> [EXERCISE DESCRIPTION] Reproduce every line of the entries below verbatim, but leave the pictures out of your answer.

=== PROVIDED MATERIAL ===

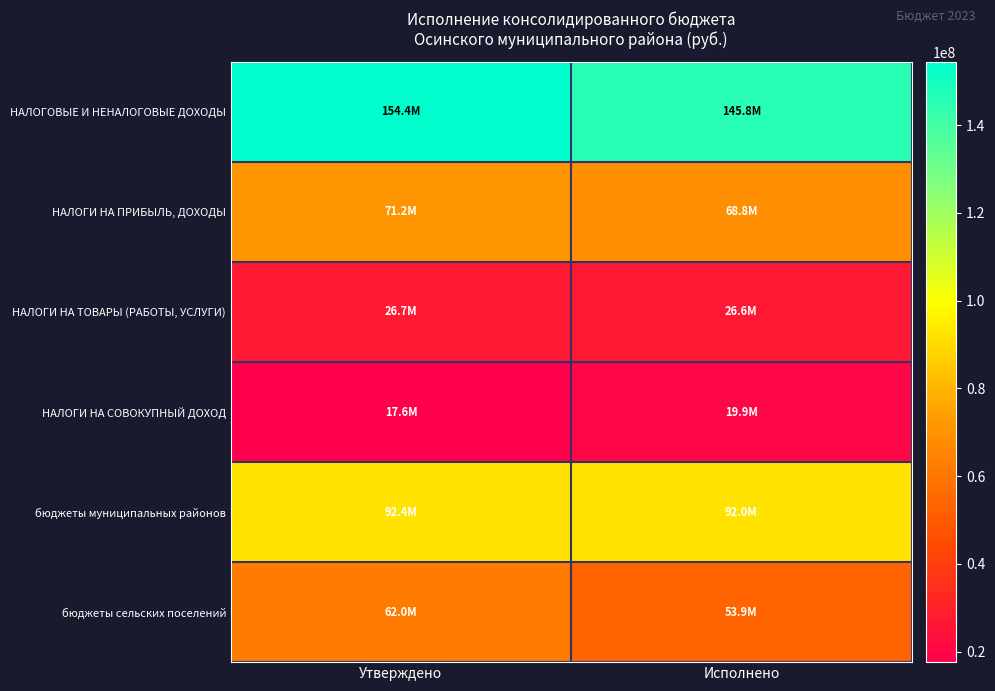

What is the smallest value displayed?

17595800.0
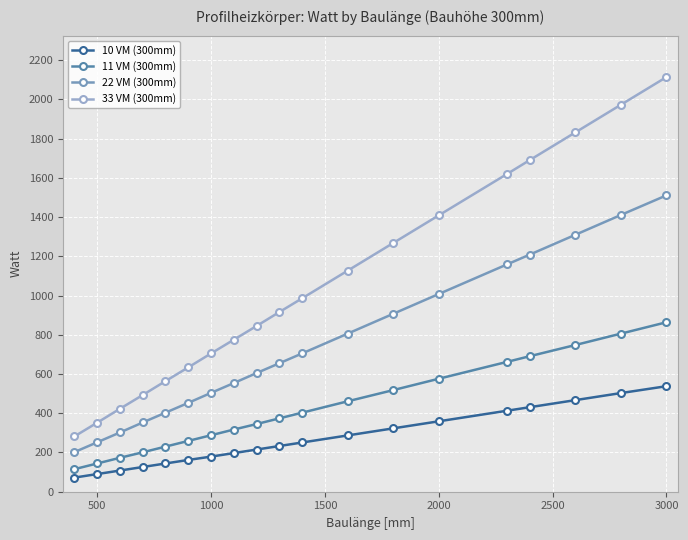

Which series has the largest range (max minus min)?

33 VM (300mm)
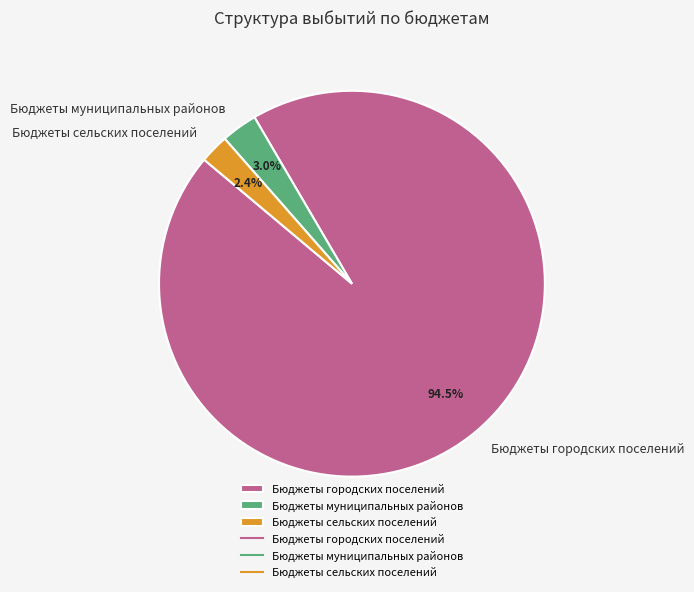

Is it true that Бюджеты муниципальных районов is 3% of the pie?

True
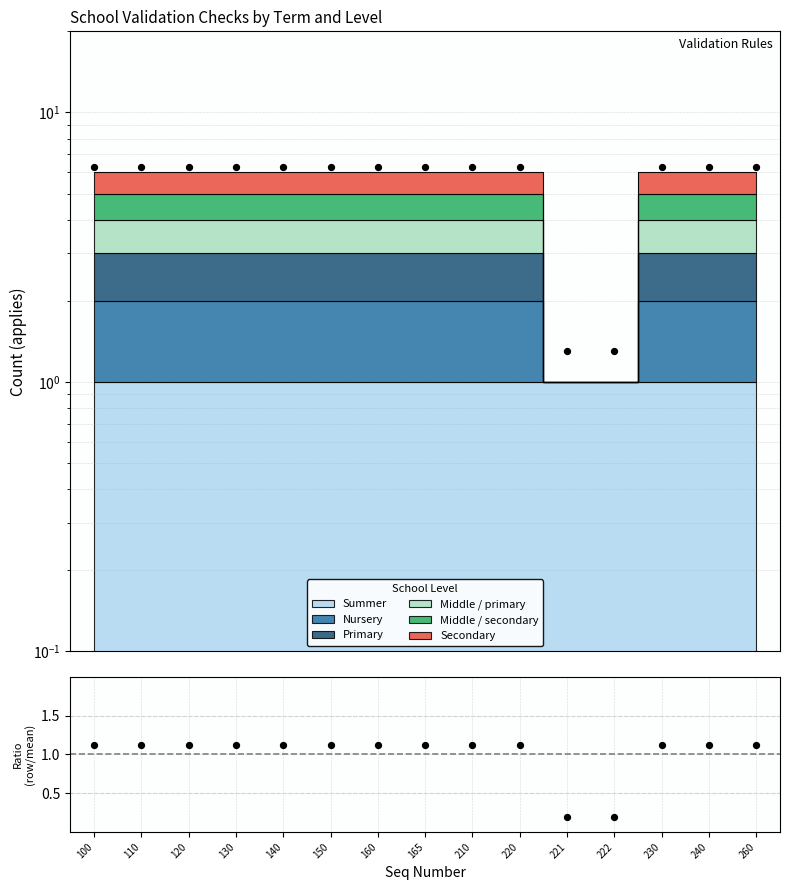

Which has a higher value, 240 or 221?

240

===

> [ANSWER BOX]
What is the smallest value displayed?

17595800.0

Which series has the largest range (max minus min)?

33 VM (300mm)

Is it true that Бюджеты муниципальных районов is 3% of the pie?

True

Which has a higher value, 240 or 221?

240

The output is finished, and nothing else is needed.